■ **PROBLEM**
Copy out every line from the one containing "right shoulder: (293, 83, 12)" down through the end of the entries, reproducing each line unchanged and leaving the pictures out of your answer.

*** DATA UNDER STUDY ***

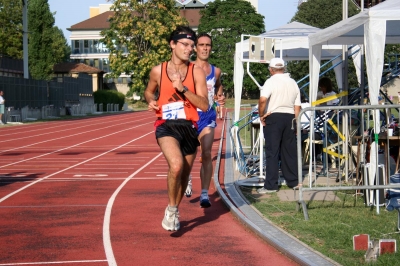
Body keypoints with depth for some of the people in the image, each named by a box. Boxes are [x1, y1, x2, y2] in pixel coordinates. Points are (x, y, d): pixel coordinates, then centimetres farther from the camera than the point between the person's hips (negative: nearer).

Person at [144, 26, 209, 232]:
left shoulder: (196, 72, 0)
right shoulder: (158, 71, 2)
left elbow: (204, 105, -8)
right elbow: (149, 91, 22)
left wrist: (183, 89, -18)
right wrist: (150, 101, -1)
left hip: (189, 127, 2)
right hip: (166, 126, -2)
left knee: (184, 174, 13)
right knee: (176, 165, -28)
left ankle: (174, 211, 38)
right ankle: (171, 209, -8)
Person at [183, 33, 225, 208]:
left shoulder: (216, 71, 7)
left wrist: (220, 97, 7)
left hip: (208, 116, 1)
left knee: (206, 154, -12)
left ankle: (205, 194, -14)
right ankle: (188, 178, 40)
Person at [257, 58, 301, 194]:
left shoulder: (271, 81, -7)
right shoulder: (293, 83, 12)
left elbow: (263, 99, -24)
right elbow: (297, 106, 13)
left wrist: (261, 115, -12)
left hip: (273, 117, -5)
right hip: (289, 117, 5)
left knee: (272, 152, -4)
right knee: (290, 151, 13)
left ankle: (271, 185, -4)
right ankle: (293, 181, 18)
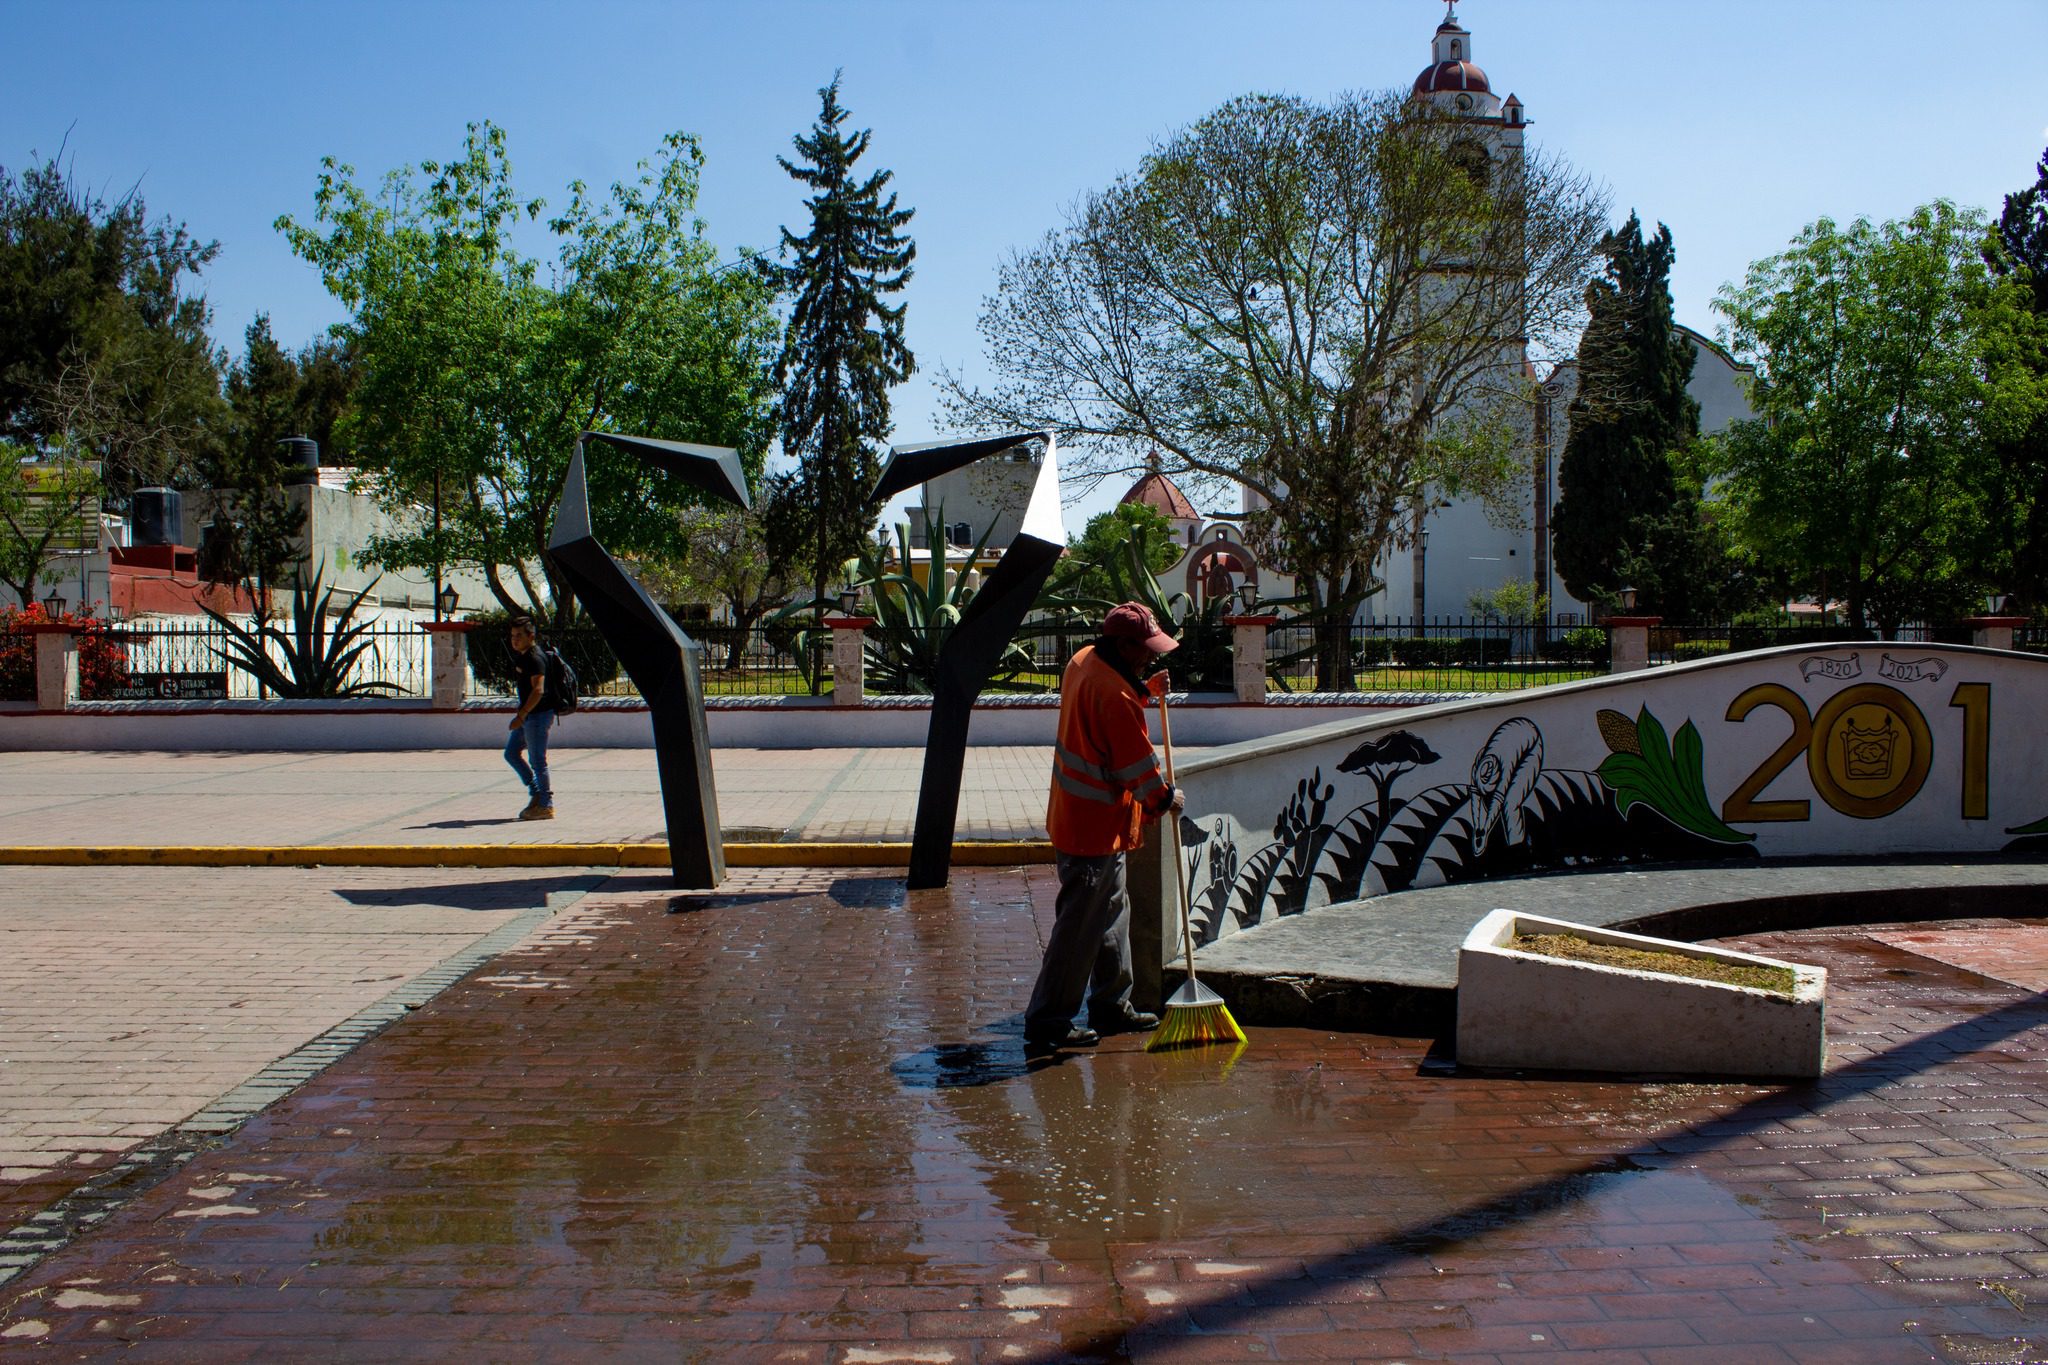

*** End of DATA UNDER STUDY ***

■ **WRITTEN RESPONSE**
right shoulder: (293, 83, 12)
left elbow: (263, 99, -24)
right elbow: (297, 106, 13)
left wrist: (261, 115, -12)
left hip: (273, 117, -5)
right hip: (289, 117, 5)
left knee: (272, 152, -4)
right knee: (290, 151, 13)
left ankle: (271, 185, -4)
right ankle: (293, 181, 18)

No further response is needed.